Por exemplo, em Portugal podemos encontrar dentro da janela de Overton temas como a escola pública, o serviço nacional de saúde, o direito à vida, ou a liberdade de expressão e de associação. Contudo, a janela de Overton não é um espaço estanque. Ela pode ser movida ou ampliada para a esquerda ou para a direita do espectro político através da educação, da propaganda ou, até mesmo, da manipulação da opinião pública.

Nos anos 90 temas como o aborto, a eutanásia, o casamento homossexual, ou até mesmo a liberalização do consumo de drogas eram temas tabu, radicais e firmemente fora da janela de Overton. Felizmente, através da educação da população foi possível nas últimas décadas reverter esta situação e permitir que a opinião pública, na sua generalidade, aceitasse a inclusão destes temas na janela de Overton.

Hoje em dia seria impensável um partido dito moderado posicionar-se contra o aborto ou contra os direitos da comunidade LGBTQIA+. Temas que há trinta anos estavam fora do debate político hoje são direitos garantidos a todos os cidadãos.

Actualmente fora da janela de Overton podemos encontrar assuntos como a legalização das drogas leves e da prostituição, o rendimento básico incondicional, e o investimento em energia nuclear, à esquerda, e a liberalização do mercado e o corte de impostos, à direita.
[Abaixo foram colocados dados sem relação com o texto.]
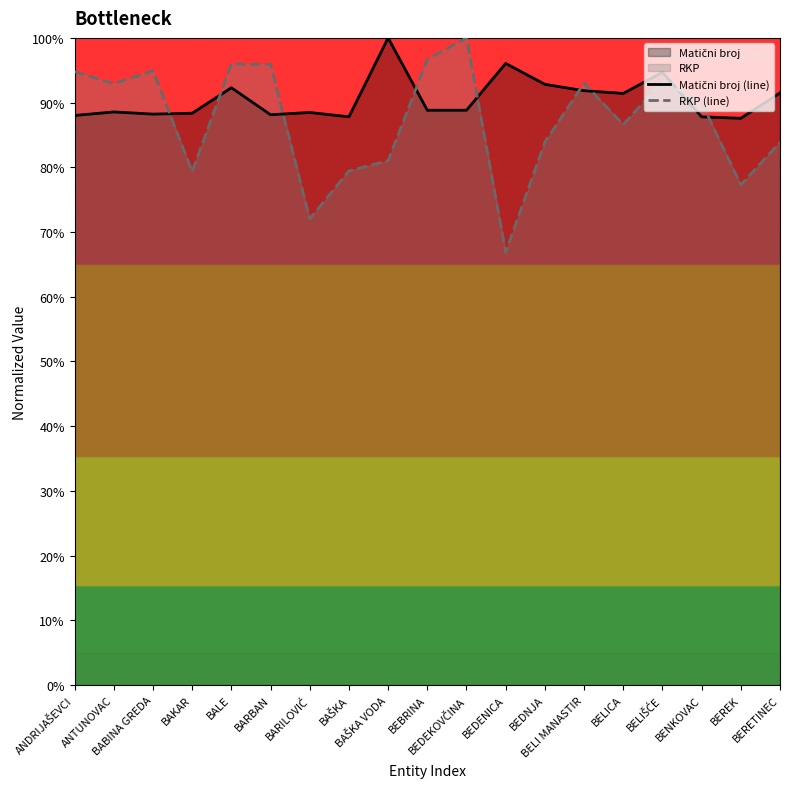

Between BEBRINA and BERETINEC, which is larger?

BERETINEC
Os partidos fora do bloco central têm como missão fazer lobby, propaganda e educar a população para que estes ou outros temas de seu interesse possam ser incluídos na janela de Overton.
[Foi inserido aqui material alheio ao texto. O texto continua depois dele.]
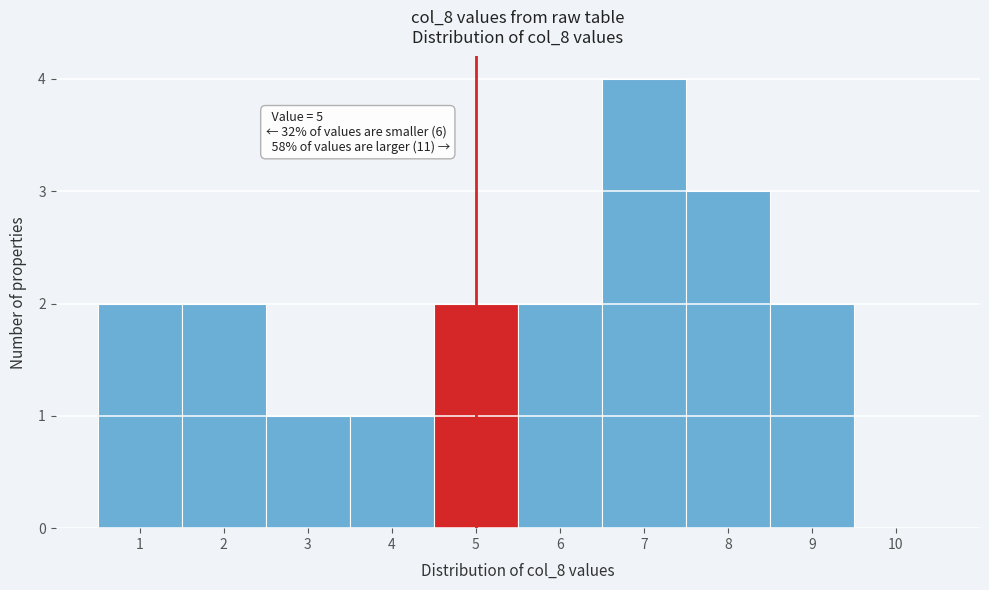

Which range on the x-axis has the tallest bar?

6.5 to 7.5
Nos EUA, por exemplo, hoje em dia há um esforço enorme do partido democrata para incluir temas como o acesso universal a cuidados de saúde, o aumento do salário mínimo e a melhoria dos direitos dos trabalhadores na janela de Overton da opinião pública norte-americana. Enquanto o partido republicano esforça-se para remover da janela de Overton temas como o aborto ou os direitos das pessoas transgénero.

A janela de Overton é no fundo um conceito que retrata a fluidez da opinião pública e como esta pode ser alterada, para o bem e para o mal, através da acção dos diferentes actores políticos.
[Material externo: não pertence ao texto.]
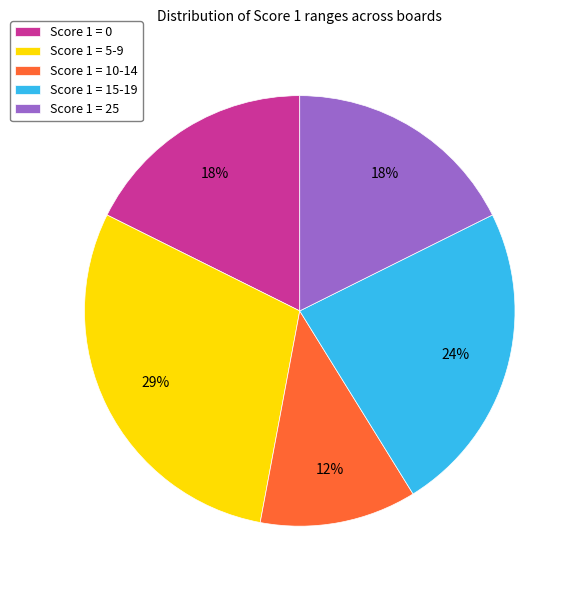

Does any single category account for the majority?

No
O efeito ratchet é um conceito um pouco mais complexo que procura explicar a dificuldade que certos países têm em mover a sua janela de Overton.

Imaginemos uma engrenagem que roda numa única direcção. Esta engrenagem tem uma peça que a impede de rodar na direcção oposta.

Voltando ao exemplo dos EUA. Durante a presidência de Donald Trump duas posições do Supremo Tribunal norte-americano ficaram disponíveis. Neste país estas posições são vitalícias e os juízes do supremo apenas abandonam o cargo após morte ou doença severa.

Donald Trump e o partido republicano aproveitaram esta oportunidade para colocar dois juízes conservadores com visões anti-aborto, anti-sindicais, anti-feministas e anti-LGBTQIA+ no lugar. Com a agravante de se tratarem de duas pessoas jovens que dificilmente sairão do lugar nos próximos vinte a trinta anos.

Isto significa que um executivo que apenas durou quatro anos conseguiu em tão pouco tempo ditar o futuro das principais decisões políticas do país para as próximas décadas, travando qualquer hipótese de reverter a engrenagem numa direcção progressista e favorável aos direitos das mulheres, dos trabalhadores e da comunidade LGBTQIA+.

Em Portugal o efeito ratchet é visível por exemplo nas políticas da troika impostas pelo governo de Passos Coelho que mesmo após seis anos de governo de António Costa ainda não foram revertidas, como o congelamento das carreiras dos funcionários públicos, o pagamento de horas extra, e a contratação colectiva.

O efeito ratchet é visível, em particular, nos partidos ao centro, pois estes sentem-se confortáveis em manter o status quo. Ao fazerem-no promovem a sua própria estabilidade governativa e garantem o apoio dos parceiros sociais mesmo que isso não seja do interesse da população em geral.

O bloco central promove assim o reforço da peça que impede a engrenagem de rodar no sentido oposto.

Com estes dois conceitos em mente torna-se mais fácil perceber os movimentos políticos de ambos os lados do espectro, permitindo uma escolha mais acertada do eleitor no momento do voto.

Quando somos convidados a votar devemos olhar para o estado do país e questionar que rumo queremos para o mesmo. Será que o meu voto vai puxar a janela de Overton na direcção correcta? Ou será que estarei apenas a promover um efeito ratchet que irá impedir o progresso e as reformas necessárias?